-- Record list --
──────

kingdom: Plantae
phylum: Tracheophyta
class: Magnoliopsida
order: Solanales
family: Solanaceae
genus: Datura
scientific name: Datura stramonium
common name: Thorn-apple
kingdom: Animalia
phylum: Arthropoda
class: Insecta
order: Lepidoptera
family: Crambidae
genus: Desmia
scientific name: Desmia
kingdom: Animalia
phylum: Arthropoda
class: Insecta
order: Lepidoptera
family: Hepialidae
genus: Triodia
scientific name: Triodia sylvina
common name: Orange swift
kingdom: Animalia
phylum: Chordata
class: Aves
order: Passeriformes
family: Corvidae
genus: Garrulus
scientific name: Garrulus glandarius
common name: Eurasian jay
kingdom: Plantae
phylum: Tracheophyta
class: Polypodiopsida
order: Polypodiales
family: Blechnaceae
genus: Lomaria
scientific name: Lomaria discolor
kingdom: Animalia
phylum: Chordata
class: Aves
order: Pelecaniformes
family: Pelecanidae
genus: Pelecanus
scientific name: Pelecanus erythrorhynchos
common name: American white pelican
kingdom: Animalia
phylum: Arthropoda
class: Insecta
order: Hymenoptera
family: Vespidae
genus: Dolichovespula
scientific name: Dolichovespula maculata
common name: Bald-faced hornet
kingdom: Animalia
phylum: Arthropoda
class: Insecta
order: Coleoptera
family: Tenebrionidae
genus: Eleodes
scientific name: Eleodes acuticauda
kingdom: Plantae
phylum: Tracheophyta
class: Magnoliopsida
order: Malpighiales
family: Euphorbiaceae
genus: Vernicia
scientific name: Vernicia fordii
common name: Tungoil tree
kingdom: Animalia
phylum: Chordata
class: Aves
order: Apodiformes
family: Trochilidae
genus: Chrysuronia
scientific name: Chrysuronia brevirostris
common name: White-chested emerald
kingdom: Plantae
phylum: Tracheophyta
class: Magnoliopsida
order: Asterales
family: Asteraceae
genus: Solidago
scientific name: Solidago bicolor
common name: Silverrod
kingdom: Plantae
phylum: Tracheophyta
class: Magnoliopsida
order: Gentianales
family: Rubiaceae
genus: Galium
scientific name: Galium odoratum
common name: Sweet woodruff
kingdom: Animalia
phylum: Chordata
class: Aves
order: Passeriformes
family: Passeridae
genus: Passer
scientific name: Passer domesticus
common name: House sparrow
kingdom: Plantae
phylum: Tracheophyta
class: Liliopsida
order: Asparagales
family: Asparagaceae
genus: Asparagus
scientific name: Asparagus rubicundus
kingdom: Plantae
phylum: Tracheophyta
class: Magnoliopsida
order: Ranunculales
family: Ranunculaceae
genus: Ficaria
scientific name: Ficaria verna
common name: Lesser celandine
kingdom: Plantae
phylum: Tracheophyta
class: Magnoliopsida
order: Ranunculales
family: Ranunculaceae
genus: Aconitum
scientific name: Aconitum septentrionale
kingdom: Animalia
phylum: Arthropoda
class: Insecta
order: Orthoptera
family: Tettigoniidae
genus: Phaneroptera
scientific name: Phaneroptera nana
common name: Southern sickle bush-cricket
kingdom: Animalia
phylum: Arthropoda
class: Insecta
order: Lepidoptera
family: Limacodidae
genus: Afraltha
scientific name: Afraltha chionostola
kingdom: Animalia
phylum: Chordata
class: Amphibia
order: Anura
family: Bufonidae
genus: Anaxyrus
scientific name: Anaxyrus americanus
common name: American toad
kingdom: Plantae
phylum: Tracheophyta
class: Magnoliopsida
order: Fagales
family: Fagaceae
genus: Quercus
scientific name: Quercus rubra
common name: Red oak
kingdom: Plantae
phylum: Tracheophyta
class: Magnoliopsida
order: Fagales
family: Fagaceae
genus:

──────

-- Goal --
Copy out every line above for all the items, keeping each word, letter and punctuation mark unchanged.

-- Written answer --
kingdom: Plantae
phylum: Tracheophyta
class: Magnoliopsida
order: Solanales
family: Solanaceae
genus: Datura
scientific name: Datura stramonium
common name: Thorn-apple
kingdom: Animalia
phylum: Arthropoda
class: Insecta
order: Lepidoptera
family: Crambidae
genus: Desmia
scientific name: Desmia
kingdom: Animalia
phylum: Arthropoda
class: Insecta
order: Lepidoptera
family: Hepialidae
genus: Triodia
scientific name: Triodia sylvina
common name: Orange swift
kingdom: Animalia
phylum: Chordata
class: Aves
order: Passeriformes
family: Corvidae
genus: Garrulus
scientific name: Garrulus glandarius
common name: Eurasian jay
kingdom: Plantae
phylum: Tracheophyta
class: Polypodiopsida
order: Polypodiales
family: Blechnaceae
genus: Lomaria
scientific name: Lomaria discolor
kingdom: Animalia
phylum: Chordata
class: Aves
order: Pelecaniformes
family: Pelecanidae
genus: Pelecanus
scientific name: Pelecanus erythrorhynchos
common name: American white pelican
kingdom: Animalia
phylum: Arthropoda
class: Insecta
order: Hymenoptera
family: Vespidae
genus: Dolichovespula
scientific name: Dolichovespula maculata
common name: Bald-faced hornet
kingdom: Animalia
phylum: Arthropoda
class: Insecta
order: Coleoptera
family: Tenebrionidae
genus: Eleodes
scientific name: Eleodes acuticauda
kingdom: Plantae
phylum: Tracheophyta
class: Magnoliopsida
order: Malpighiales
family: Euphorbiaceae
genus: Vernicia
scientific name: Vernicia fordii
common name: Tungoil tree
kingdom: Animalia
phylum: Chordata
class: Aves
order: Apodiformes
family: Trochilidae
genus: Chrysuronia
scientific name: Chrysuronia brevirostris
common name: White-chested emerald
kingdom: Plantae
phylum: Tracheophyta
class: Magnoliopsida
order: Asterales
family: Asteraceae
genus: Solidago
scientific name: Solidago bicolor
common name: Silverrod
kingdom: Plantae
phylum: Tracheophyta
class: Magnoliopsida
order: Gentianales
family: Rubiaceae
genus: Galium
scientific name: Galium odoratum
common name: Sweet woodruff
kingdom: Animalia
phylum: Chordata
class: Aves
order: Passeriformes
family: Passeridae
genus: Passer
scientific name: Passer domesticus
common name: House sparrow
kingdom: Plantae
phylum: Tracheophyta
class: Liliopsida
order: Asparagales
family: Asparagaceae
genus: Asparagus
scientific name: Asparagus rubicundus
kingdom: Plantae
phylum: Tracheophyta
class: Magnoliopsida
order: Ranunculales
family: Ranunculaceae
genus: Ficaria
scientific name: Ficaria verna
common name: Lesser celandine
kingdom: Plantae
phylum: Tracheophyta
class: Magnoliopsida
order: Ranunculales
family: Ranunculaceae
genus: Aconitum
scientific name: Aconitum septentrionale
kingdom: Animalia
phylum: Arthropoda
class: Insecta
order: Orthoptera
family: Tettigoniidae
genus: Phaneroptera
scientific name: Phaneroptera nana
common name: Southern sickle bush-cricket
kingdom: Animalia
phylum: Arthropoda
class: Insecta
order: Lepidoptera
family: Limacodidae
genus: Afraltha
scientific name: Afraltha chionostola
kingdom: Animalia
phylum: Chordata
class: Amphibia
order: Anura
family: Bufonidae
genus: Anaxyrus
scientific name: Anaxyrus americanus
common name: American toad
kingdom: Plantae
phylum: Tracheophyta
class: Magnoliopsida
order: Fagales
family: Fagaceae
genus: Quercus
scientific name: Quercus rubra
common name: Red oak
kingdom: Plantae
phylum: Tracheophyta
class: Magnoliopsida
order: Fagales
family: Fagaceae
genus:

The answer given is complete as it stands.